Avoiding the Ukraine problem also paradoxically waters down the global development agenda that India claims to want to champion. Jaishankar mentioned the costs of fuel, food, and fertilizer at the G-20 briefing, which are “very damaging for us.” But he made no mention of the invasion that caused these problems in the first place. India’s reluctance to engage with the Ukraine issue was made even starker this week by the fact that Jaishankar met his Chinese counterpart to register his protest over Chinese incursions across the Himalayas.


The challenge for India at the G-20 is to find ways to talk about Ukraine responsibly. For months, Indian Prime Minister Narendra Modi has been trying to use his country’s presidency of the G-20 as a means to establish his credentials as a global statesman. But that demands a more proactive approach toward the war in Ukraine. If India does not find a way to steer the debate over Ukraine at the G-20, it will likely find its presidency rendered irrelevant in the larger scheme of things.
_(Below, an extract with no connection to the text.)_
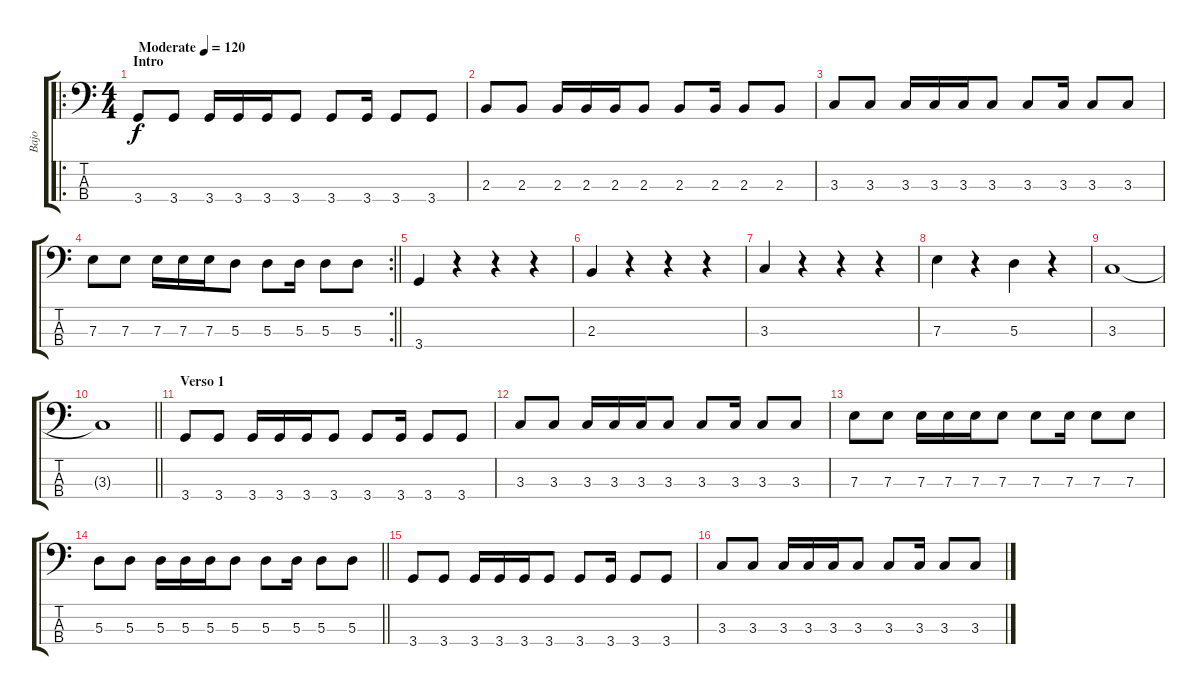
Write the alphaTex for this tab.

If the West is anxious about winning support from the developing world, it ought to lend its ear more eagerly to their problems. The war in Ukraine is as much an economic crisis as it is a geopolitical one. The G-20 needs to recognize the fact that the Ukraine conflict has far-reaching economic implications and needs to be addressed by all stakeholders, including developing countries. It is essential to find a way to move the conversation forward in a constructive manner, rather than letting it devolve into a contentious and unproductive dispute.